More neighbours popped out of their
windows and doors to watch and discuss the strange scene, wondering why
anybody would bury a relative at this hour. Besides, that part of the
graveyard was reserved for the deceased in war, as somebody pointed out.
While
Nato sat down for a summit to decide what to do about the war in
Ukraine, and Vladimir Putin negotiated a ceasefire deal with Kiev,
Russian society recoiled from reports about secret funerals of soldiers
killed in Ukraine: missing sons, calls from husbands begging their wives
to save them from battle, bodies with missing limbs arriving in
coffins to Nizhny Novgorod, Orenburg, Pskov, Murmansk, Dagestan and
other regions of Russia. The death toll for Russian soldiers jumped to
more than 200 soldiers in a few days, between August 12th and September
2nd, in a war that was, officially, not happening.
newsweek source
Russian army wives have a special term for dead
soldiers returning home from the front lines in zinc coffins: they are
called “cargo 200” – a phrase that has echoed like a curse to a Russian
ear since the days that a tide of zinc packages came in from Afghanistan
during the Soviet war of 1980s. The secrecy around their husbands’

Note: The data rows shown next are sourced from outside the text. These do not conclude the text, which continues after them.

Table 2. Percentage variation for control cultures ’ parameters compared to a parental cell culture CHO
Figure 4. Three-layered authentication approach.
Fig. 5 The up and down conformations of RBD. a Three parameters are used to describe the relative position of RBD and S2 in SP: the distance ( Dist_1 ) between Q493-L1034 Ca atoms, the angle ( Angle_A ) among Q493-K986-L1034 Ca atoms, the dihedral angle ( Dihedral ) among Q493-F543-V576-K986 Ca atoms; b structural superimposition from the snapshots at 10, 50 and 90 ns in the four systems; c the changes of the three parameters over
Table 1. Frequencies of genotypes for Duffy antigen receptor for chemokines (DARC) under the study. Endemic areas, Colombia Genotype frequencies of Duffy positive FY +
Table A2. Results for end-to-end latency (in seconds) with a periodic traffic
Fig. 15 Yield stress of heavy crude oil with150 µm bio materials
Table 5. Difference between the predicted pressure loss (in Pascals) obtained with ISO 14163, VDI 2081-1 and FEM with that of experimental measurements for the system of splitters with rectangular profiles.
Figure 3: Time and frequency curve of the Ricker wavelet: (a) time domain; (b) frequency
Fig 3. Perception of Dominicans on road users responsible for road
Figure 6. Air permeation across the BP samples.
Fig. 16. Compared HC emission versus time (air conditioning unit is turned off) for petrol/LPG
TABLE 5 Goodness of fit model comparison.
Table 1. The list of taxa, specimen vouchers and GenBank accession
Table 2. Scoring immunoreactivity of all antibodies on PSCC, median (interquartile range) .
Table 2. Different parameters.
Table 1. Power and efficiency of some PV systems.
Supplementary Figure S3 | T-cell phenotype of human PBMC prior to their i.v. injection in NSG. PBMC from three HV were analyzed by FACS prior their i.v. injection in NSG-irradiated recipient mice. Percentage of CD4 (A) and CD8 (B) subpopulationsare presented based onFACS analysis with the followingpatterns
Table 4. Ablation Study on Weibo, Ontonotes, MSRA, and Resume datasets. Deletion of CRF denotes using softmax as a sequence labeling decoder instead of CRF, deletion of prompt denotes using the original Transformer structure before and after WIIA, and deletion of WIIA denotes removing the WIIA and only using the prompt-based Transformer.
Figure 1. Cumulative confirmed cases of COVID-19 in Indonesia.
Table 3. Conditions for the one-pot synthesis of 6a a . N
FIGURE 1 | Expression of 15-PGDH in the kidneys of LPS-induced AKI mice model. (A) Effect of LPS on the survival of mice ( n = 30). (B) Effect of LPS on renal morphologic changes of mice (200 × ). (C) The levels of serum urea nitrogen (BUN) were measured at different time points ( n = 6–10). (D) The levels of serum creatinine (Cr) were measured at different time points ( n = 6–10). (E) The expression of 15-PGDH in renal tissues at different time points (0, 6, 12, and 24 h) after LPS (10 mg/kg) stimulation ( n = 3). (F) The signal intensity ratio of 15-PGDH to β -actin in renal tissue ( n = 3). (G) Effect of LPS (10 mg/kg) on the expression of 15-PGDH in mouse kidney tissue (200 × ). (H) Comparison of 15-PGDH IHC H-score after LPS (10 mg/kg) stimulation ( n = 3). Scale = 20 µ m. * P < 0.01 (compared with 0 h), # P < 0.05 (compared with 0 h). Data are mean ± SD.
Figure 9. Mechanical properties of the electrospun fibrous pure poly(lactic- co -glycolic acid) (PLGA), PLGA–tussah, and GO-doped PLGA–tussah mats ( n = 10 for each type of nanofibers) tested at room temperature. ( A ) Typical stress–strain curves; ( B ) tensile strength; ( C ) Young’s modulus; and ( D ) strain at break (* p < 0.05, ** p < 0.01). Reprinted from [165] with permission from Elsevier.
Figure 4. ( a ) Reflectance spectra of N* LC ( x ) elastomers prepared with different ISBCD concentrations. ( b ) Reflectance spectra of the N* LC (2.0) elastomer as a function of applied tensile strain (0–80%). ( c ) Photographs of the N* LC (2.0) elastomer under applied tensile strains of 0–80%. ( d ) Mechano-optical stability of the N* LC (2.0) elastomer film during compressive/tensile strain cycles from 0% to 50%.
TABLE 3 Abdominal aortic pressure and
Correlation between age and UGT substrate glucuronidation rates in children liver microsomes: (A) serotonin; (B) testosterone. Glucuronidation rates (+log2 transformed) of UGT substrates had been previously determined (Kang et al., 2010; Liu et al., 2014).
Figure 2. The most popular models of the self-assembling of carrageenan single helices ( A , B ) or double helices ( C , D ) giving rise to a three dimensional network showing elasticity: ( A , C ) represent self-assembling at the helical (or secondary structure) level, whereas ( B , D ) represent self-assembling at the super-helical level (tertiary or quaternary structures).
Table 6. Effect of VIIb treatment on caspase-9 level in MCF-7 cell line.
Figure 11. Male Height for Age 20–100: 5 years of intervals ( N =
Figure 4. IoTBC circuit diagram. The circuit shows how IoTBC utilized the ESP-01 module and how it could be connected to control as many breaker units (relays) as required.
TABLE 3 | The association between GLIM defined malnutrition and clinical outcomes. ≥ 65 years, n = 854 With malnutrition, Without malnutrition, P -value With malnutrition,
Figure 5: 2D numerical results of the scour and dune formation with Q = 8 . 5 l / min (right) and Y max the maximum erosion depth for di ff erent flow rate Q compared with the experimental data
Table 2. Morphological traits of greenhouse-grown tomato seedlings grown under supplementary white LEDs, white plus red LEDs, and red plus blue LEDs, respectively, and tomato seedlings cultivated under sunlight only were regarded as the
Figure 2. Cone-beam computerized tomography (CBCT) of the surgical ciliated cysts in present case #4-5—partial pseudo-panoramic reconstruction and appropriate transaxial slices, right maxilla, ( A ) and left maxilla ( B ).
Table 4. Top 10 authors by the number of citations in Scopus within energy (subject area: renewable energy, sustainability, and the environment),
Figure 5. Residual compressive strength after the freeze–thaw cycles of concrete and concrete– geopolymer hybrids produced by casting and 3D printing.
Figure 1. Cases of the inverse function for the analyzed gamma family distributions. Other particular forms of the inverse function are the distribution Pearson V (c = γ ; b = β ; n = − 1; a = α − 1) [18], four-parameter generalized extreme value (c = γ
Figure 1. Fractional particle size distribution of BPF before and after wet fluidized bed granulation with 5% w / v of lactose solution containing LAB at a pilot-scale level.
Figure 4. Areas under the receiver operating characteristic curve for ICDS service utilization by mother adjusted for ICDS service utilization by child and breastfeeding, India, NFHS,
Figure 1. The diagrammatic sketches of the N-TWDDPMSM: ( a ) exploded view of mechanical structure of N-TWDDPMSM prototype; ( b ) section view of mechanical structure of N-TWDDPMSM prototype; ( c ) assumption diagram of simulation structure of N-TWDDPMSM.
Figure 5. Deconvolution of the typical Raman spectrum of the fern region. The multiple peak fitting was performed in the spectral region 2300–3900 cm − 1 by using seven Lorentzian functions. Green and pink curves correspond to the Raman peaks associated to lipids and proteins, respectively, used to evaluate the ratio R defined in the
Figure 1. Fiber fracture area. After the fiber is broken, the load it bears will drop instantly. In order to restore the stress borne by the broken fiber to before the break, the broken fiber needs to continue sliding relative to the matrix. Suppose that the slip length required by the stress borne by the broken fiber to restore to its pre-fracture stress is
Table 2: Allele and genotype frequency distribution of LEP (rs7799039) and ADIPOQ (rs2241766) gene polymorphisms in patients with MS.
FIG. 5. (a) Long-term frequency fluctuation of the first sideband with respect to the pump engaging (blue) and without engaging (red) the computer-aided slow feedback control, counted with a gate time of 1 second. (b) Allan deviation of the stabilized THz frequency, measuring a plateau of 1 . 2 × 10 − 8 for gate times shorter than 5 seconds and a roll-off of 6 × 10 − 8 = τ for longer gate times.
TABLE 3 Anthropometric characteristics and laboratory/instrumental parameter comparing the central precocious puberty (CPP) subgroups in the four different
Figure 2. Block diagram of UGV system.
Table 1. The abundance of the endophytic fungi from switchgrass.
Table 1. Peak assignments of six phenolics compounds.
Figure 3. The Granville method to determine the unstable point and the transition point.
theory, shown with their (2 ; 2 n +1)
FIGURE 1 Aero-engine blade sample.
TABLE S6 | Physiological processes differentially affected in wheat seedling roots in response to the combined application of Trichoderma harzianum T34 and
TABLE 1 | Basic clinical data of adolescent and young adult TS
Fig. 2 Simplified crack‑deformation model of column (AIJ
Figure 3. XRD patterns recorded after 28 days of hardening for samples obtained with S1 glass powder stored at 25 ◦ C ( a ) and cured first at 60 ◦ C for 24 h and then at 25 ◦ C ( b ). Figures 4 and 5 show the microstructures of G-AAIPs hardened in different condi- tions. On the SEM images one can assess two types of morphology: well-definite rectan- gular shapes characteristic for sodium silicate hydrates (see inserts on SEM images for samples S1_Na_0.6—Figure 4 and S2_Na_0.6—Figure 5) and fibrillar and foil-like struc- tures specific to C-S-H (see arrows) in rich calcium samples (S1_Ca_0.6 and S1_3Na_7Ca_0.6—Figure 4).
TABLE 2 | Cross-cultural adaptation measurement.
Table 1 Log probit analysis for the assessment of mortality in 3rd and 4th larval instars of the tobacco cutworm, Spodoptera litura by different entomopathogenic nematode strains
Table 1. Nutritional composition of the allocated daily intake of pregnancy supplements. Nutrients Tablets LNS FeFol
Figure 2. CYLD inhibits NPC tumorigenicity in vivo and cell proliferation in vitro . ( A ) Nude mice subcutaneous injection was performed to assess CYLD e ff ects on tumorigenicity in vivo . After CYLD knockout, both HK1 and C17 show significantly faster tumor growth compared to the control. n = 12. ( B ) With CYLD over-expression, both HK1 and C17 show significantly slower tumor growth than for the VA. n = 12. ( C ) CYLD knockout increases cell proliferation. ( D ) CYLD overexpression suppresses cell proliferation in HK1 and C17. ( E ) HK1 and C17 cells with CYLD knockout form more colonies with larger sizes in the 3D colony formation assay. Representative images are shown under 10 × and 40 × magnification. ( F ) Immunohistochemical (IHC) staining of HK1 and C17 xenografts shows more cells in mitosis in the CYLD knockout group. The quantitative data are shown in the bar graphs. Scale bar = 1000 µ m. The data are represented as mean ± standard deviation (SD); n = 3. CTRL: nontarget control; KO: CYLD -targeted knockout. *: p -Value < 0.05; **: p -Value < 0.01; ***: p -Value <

deployments “was like a trap created by a schizophrenic”, one of the
Kostroma paratroopers’ wives says.
One of the soldier
contractors, who served in Ukraine, described “the longest August” of
his life on the front, in a phone interview with Newsweek. What
was the worst part? Wounded friends dying in Rostov hospitals; the men
in zinc, the “200s” being sent home, and a high risk of becoming one.
“When we were on the train to Rostov last month, I had no idea we were
to go to Ukraine; we all believed they brought us to a base for the
usual routine exercises. If I knew it was for war, I’d have quit back in
Kostroma, as I have two little children at home,” the paratrooper of
the 331st regiment of Russia’s 98th Guards Airborne Division, says.